SELECTION:
::::::::::

Wednesday, June 9, 2010

Journals

There is a fraction of our community who is in love with the idea of publishing in journals, and would like to see our conferences go away or assume a radically different role. In many of the cases, it seems to me that the driving force behind this idea is nothing more than snobbery. Basically, the argument goes like this: (1) I think Mathematicians are cool; (2) Mathematicians publish in journals.


If one is willing to admit that a field can persist in stupidy for a long time due to tradition, then one has to also entertain the possibility that Computer Science is the grown-up in the house, while Mathematics is stuck with remnants of an era when travel was hard, and presenting the graduate students to a welcoming community was not considered important.

But it's not possible to poke fun at journals without the pedantic person in the room jumping up and down that conference publications are not formally verified. This view is, in my opinion, entirely deserving of a counterpoint to Lance's essay entitled "Time for Theoretical Computer Scientists to Stop Believing Fairy Tales".

::::::::::

SUPPLIED MATERIAL:
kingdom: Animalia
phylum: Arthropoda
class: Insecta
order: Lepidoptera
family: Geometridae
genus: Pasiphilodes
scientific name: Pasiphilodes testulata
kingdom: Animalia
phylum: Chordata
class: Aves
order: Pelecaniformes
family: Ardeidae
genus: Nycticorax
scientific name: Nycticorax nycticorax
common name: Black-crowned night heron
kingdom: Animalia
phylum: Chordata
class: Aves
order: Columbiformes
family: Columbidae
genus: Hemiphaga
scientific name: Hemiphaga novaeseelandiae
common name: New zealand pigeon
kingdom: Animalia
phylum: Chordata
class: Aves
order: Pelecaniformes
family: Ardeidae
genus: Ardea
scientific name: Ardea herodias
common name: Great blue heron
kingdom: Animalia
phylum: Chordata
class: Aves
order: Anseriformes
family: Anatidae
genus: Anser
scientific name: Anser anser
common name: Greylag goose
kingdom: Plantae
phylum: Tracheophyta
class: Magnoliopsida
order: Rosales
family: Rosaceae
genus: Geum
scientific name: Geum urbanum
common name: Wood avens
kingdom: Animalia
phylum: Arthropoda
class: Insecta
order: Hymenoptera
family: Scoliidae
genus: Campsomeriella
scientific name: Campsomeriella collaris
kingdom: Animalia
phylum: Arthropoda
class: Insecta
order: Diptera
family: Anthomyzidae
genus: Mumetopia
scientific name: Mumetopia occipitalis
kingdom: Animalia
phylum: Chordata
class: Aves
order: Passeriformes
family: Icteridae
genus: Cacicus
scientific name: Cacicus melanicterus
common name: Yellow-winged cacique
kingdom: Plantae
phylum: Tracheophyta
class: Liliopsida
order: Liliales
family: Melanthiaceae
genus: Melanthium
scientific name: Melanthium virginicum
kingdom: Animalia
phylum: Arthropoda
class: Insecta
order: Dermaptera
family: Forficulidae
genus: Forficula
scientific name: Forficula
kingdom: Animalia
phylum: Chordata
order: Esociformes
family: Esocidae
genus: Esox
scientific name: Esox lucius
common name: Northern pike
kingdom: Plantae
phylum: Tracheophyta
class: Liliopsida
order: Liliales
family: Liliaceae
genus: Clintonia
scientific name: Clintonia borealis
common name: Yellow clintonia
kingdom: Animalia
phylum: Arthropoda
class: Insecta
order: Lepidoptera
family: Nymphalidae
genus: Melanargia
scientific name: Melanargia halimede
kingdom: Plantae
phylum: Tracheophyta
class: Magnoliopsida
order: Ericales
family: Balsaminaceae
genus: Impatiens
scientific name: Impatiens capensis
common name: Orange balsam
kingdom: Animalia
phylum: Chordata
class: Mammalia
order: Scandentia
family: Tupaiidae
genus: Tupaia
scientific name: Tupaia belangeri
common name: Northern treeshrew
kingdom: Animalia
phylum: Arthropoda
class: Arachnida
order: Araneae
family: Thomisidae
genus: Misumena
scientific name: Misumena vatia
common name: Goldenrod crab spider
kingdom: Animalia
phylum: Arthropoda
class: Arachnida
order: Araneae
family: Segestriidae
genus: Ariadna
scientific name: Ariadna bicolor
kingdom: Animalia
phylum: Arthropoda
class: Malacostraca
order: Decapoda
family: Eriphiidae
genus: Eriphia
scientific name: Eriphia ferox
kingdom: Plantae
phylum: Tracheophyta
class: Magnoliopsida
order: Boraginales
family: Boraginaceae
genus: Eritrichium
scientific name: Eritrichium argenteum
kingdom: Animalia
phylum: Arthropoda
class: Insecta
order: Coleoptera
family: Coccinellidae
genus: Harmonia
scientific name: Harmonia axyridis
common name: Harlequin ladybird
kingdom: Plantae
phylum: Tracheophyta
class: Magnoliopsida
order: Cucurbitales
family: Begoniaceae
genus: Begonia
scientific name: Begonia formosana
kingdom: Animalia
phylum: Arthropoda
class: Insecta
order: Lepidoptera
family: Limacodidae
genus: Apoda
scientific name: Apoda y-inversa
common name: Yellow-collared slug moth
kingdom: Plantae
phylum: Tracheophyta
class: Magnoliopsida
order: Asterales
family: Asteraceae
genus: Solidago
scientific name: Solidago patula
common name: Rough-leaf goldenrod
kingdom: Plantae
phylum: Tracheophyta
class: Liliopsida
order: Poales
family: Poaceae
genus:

::::::::::

EXERCISE REQUIREMENTS:
a - In the post on journals, what is the title of Lance's essay?
b - Reproduce the listing word for word, beginning at its first line and stopping after the line that has "genus: Hemiphaga".
The post on journals and the listing are separate, unrelated material.

COMPLETED EXERCISE:
a - "Time for Theoretical Computer Scientists to Stop Believing Fairy Tales"

b -
kingdom: Animalia
phylum: Arthropoda
class: Insecta
order: Lepidoptera
family: Geometridae
genus: Pasiphilodes
scientific name: Pasiphilodes testulata
kingdom: Animalia
phylum: Chordata
class: Aves
order: Pelecaniformes
family: Ardeidae
genus: Nycticorax
scientific name: Nycticorax nycticorax
common name: Black-crowned night heron
kingdom: Animalia
phylum: Chordata
class: Aves
order: Columbiformes
family: Columbidae
genus: Hemiphaga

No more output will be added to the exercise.